As you know, the UC system receives millions in public funding through grants from institutions like the National Institutes of Health (congratulations!).
But with public support at a public university comes a moral obligation to make sure these discoveries actually benefit the public. History has shown us that when it comes to life-saving drugs, patents and monopoly licenses with pharmaceutical corporations become serious obstacles to access. Look at the HIV/AIDS crisis, the cost of the Epi-Pen or insulin, or Hepatitis-C treatments like Sofosbuvir.
Those who profit put forward the myth that monopolies are required for innovation – without a profit motive drugs won’t move through the regulatory process and get to market. But exclusive licenses don’t ensure development – research on Coronavirus sat largely ignored for years because it was not seen as profitable without a crisis. We must follow the example set by Jonas Salk who freely shared his Polio vaccine and saved millions of children: let innovation be driven by healthcare need, not shareholder’s desires.
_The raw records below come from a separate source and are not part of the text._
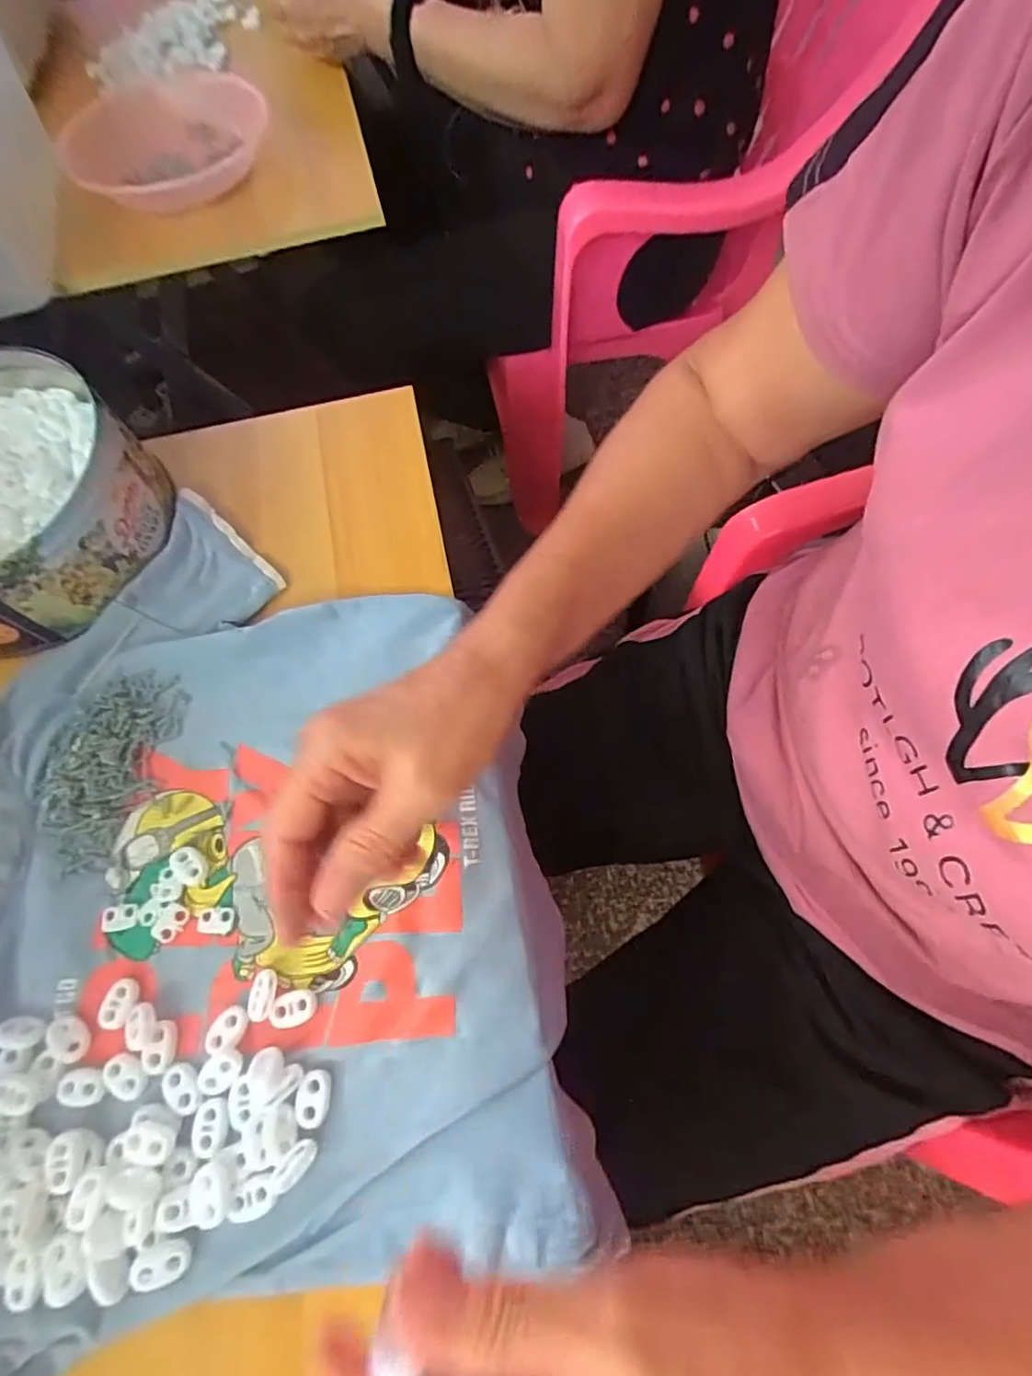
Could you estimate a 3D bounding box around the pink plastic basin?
[{"bbox_3d":[-0.339,-0.536,0.614,0.172,0.065,0.176,-1,66,1],"label":"pink plastic basin"}]

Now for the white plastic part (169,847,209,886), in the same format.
[{"bbox_3d":[-0.175,0.094,0.328,0.014,0.006,0.024,-41,71,-15],"label":"white plastic part"}]

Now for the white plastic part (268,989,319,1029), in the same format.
[{"bbox_3d":[-0.107,0.155,0.297,0.022,0.004,0.015,-21,67,-8],"label":"white plastic part"}]

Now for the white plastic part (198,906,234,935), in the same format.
[{"bbox_3d":[-0.156,0.120,0.318,0.018,0.004,0.013,2,66,2],"label":"white plastic part"}]

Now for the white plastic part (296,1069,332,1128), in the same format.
[{"bbox_3d":[-0.093,0.188,0.281,0.015,0.004,0.022,-4,66,0],"label":"white plastic part"}]

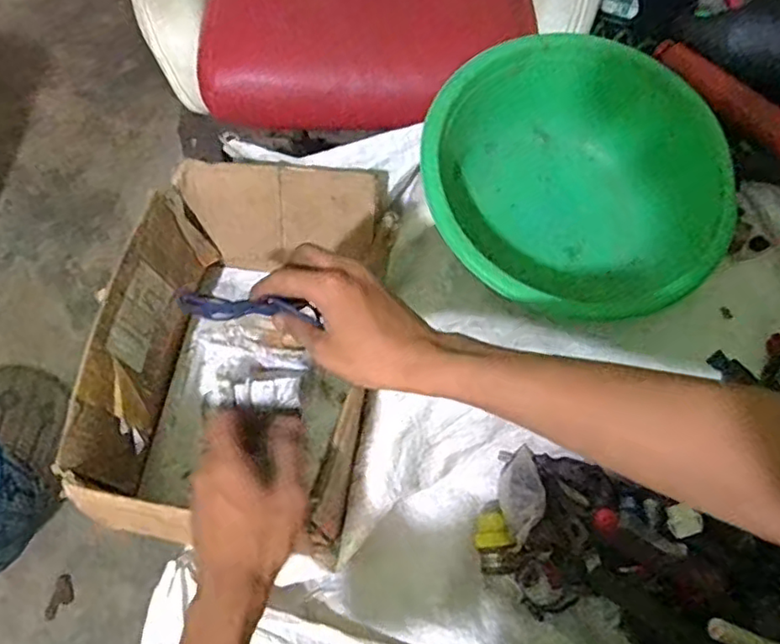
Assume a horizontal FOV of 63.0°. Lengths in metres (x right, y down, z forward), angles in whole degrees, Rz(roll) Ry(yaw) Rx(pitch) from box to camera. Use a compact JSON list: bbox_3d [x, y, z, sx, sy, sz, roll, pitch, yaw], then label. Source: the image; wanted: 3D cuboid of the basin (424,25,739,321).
[{"bbox_3d":[0.159,-0.122,0.604,0.256,0.123,0.254,0,66,0],"label":"basin"}]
The World Health Organization, global leaders, UN AIDS, OxFam, and a group of Nobel laureates are calling for for “vaccines, treatments and tests be patent-free, mass produced, distributed fairly and made available to all people, in all countries, free of charge.” (https://www.oxfam.org/en/press-releases/world-leaders-unite-call-peoples-vaccine-against-covid-19)
Please don’t proceed the same way you did a year ago, five years ago, ten years ago. We are in a vastly different situation which requires UC to change the way it shares research. As I write this there are over 16 million confirmed cases of COVID-19 and 649,662 deaths. Make a meaningful commitment now. Sign the Open COVID Pledge.